→ **Work task**: Filter the records below, keeping only lines with the string "weight".
-*-
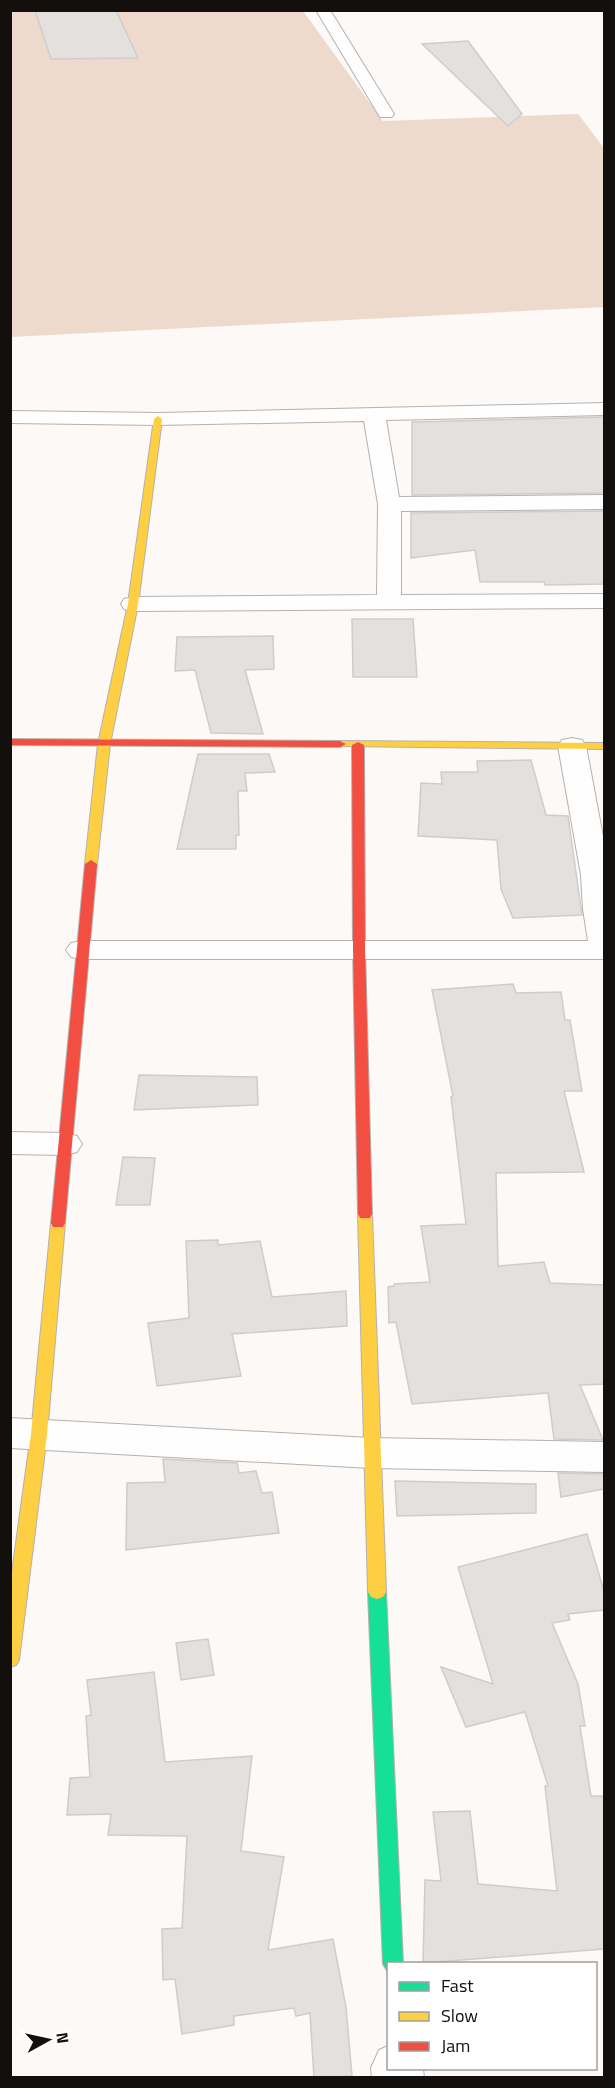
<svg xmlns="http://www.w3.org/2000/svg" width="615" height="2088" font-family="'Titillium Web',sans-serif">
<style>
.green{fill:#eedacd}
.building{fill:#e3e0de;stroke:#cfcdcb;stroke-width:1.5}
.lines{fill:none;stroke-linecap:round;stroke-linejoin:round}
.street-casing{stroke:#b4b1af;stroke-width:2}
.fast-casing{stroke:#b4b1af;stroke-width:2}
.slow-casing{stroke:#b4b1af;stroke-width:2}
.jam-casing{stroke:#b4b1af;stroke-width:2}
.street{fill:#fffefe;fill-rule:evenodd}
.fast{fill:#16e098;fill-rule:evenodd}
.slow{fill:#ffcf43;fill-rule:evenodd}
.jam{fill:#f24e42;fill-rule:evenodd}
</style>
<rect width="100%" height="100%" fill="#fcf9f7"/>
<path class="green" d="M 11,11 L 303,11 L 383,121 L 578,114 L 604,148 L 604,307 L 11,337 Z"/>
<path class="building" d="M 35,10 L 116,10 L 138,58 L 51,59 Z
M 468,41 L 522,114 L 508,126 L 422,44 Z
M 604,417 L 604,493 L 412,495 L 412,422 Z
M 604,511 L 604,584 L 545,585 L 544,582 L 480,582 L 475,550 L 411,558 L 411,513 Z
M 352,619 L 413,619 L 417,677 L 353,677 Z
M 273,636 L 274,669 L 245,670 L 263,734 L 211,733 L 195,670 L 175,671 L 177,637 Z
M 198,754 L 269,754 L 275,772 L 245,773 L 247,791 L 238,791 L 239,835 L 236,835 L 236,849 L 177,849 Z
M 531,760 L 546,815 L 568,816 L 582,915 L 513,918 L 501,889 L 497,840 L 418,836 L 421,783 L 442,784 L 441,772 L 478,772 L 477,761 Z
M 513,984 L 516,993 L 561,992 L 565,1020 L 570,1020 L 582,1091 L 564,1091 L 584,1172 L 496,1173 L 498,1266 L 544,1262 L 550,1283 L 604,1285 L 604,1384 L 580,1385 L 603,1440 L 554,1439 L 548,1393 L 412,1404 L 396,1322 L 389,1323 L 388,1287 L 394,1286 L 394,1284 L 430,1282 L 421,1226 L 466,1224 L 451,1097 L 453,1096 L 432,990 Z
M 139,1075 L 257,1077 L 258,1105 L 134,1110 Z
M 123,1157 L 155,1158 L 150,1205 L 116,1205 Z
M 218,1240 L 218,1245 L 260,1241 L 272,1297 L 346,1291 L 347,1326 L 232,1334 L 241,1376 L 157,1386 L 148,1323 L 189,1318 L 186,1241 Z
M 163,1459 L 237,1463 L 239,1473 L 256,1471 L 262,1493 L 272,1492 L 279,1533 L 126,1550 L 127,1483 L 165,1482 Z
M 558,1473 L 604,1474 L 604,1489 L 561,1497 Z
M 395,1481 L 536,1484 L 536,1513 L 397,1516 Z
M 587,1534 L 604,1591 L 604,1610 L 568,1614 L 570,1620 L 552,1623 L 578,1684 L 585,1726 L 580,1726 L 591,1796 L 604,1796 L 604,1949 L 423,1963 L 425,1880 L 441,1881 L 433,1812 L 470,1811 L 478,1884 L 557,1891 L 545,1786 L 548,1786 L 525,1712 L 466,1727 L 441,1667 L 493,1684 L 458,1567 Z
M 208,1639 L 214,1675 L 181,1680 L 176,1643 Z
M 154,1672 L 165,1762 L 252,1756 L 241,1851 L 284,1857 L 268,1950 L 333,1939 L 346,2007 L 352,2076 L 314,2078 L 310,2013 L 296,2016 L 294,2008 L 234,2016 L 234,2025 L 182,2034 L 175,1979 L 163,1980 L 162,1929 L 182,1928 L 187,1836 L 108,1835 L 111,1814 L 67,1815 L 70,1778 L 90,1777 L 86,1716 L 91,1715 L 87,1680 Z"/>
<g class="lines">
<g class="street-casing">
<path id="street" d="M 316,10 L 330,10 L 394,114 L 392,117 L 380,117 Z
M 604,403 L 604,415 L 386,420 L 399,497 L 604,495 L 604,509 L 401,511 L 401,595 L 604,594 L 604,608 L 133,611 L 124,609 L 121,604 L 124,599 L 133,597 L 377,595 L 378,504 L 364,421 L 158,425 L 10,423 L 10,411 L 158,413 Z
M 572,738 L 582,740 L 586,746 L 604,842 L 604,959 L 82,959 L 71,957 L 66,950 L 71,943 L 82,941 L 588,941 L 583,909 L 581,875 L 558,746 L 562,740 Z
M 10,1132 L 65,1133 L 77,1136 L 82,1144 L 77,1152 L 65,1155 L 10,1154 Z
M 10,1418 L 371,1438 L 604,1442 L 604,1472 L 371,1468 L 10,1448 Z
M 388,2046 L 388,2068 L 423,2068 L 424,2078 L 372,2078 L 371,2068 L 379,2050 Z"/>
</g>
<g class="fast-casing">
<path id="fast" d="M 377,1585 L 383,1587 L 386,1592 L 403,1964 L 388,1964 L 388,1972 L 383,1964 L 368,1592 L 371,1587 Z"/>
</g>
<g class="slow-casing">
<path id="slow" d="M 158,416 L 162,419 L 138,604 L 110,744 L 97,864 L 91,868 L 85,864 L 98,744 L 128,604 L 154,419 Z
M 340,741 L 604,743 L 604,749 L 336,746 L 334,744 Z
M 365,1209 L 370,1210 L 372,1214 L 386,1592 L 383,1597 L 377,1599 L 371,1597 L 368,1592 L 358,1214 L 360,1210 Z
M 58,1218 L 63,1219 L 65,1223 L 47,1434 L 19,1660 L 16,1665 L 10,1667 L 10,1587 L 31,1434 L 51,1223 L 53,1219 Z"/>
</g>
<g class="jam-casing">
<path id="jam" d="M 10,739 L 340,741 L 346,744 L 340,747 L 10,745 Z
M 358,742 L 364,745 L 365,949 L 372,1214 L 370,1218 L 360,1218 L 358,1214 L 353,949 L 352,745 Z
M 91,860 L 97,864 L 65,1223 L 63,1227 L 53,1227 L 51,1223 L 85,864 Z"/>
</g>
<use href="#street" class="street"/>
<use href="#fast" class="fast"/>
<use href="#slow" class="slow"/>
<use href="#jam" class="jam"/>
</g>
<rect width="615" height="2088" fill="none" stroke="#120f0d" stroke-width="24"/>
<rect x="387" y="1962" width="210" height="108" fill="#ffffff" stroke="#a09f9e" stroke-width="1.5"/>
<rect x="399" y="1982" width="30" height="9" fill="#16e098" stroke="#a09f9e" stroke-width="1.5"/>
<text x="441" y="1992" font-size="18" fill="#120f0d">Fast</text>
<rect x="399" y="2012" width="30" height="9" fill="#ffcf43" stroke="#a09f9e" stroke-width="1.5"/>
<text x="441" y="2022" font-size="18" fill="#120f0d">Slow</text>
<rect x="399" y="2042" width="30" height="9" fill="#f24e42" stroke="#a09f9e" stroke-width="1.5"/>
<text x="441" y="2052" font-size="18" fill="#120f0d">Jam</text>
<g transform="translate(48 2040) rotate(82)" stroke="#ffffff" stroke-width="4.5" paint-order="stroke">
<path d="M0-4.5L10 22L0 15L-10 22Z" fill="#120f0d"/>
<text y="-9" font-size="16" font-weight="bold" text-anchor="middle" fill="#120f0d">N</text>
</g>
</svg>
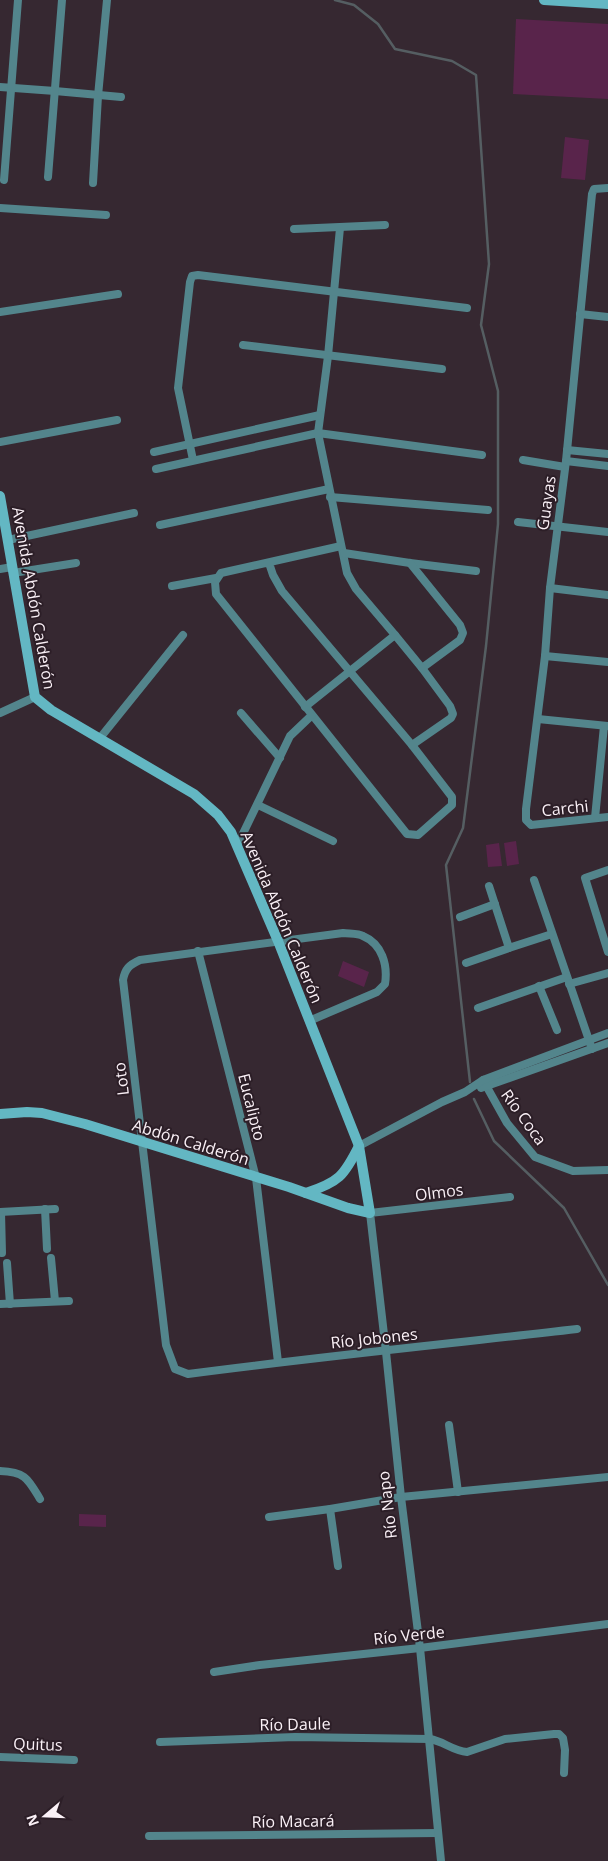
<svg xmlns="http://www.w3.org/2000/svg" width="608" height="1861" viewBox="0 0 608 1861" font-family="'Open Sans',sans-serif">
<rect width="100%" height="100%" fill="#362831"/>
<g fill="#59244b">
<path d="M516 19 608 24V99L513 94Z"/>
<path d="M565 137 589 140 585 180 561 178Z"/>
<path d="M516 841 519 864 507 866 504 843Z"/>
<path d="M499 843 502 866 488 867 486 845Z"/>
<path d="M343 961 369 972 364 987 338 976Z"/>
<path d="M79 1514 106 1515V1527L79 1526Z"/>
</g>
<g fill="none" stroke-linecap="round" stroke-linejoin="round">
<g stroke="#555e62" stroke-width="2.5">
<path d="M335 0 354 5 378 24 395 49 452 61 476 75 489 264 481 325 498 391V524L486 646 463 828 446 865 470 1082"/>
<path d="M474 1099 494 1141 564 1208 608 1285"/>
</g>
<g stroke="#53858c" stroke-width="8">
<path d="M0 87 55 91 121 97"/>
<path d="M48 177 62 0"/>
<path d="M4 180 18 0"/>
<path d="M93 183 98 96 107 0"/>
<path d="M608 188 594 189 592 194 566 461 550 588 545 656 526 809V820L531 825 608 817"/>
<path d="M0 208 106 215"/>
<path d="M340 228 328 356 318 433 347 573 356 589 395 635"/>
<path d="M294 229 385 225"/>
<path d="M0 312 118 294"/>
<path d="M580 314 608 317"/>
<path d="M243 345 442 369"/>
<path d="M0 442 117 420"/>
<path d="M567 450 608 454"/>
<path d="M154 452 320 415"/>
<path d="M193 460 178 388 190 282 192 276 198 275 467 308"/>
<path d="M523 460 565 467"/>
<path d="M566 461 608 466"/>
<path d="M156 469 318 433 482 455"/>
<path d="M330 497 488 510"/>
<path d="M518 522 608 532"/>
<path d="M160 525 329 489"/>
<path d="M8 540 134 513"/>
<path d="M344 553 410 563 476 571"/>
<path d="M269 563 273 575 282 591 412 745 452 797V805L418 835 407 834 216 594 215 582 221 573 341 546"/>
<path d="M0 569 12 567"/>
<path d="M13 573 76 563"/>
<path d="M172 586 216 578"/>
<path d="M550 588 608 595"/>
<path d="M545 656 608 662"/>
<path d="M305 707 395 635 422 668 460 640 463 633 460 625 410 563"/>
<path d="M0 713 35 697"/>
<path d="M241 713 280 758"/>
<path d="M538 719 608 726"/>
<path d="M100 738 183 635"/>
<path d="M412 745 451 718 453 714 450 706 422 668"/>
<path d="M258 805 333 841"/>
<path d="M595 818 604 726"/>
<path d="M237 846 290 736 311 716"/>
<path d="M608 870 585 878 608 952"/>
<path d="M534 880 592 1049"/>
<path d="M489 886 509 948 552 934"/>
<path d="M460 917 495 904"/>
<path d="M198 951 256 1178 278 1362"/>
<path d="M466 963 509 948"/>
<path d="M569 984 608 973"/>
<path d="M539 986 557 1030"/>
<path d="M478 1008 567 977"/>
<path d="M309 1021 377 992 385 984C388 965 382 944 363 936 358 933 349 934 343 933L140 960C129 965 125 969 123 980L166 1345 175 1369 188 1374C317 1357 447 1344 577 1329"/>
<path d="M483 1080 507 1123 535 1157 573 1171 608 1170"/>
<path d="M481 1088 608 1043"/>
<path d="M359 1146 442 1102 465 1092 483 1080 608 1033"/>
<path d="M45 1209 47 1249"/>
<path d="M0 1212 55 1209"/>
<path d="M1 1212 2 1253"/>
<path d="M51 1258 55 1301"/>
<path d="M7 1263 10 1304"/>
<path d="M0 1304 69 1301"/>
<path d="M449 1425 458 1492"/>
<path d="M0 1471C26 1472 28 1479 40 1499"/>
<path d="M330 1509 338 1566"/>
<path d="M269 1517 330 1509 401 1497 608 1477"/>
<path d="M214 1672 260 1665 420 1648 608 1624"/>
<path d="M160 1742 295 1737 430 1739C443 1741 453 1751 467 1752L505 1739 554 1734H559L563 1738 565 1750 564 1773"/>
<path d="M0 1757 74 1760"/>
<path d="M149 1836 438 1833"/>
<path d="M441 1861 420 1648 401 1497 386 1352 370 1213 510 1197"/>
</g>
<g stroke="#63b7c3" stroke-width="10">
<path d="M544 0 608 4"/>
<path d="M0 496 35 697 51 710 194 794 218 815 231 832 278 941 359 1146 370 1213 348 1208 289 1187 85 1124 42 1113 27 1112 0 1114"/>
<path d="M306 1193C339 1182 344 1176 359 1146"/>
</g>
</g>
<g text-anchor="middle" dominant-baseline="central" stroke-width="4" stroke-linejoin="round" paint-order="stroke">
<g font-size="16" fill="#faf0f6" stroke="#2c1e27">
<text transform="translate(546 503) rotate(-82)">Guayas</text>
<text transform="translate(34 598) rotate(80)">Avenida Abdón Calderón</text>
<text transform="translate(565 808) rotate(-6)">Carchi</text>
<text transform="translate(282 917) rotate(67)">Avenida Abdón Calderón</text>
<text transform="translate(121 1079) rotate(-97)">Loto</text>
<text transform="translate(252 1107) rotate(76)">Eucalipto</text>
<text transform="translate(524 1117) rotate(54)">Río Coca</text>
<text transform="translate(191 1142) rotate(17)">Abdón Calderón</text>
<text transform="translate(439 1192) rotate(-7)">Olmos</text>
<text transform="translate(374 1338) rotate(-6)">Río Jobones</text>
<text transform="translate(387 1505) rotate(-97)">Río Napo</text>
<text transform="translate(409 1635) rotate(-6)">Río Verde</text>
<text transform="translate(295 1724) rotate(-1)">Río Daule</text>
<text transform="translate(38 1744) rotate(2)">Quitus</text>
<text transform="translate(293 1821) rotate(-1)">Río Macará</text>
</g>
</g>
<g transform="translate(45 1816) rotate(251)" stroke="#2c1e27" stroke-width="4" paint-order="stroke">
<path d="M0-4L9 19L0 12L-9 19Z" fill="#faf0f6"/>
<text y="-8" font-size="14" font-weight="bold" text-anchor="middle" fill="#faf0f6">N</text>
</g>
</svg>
-*-
→ **Answer box**:
<text y="-9" font-size="16" font-weight="bold" text-anchor="middle" fill="#120f0d">N</text>
<text y="-8" font-size="14" font-weight="bold" text-anchor="middle" fill="#faf0f6">N</text>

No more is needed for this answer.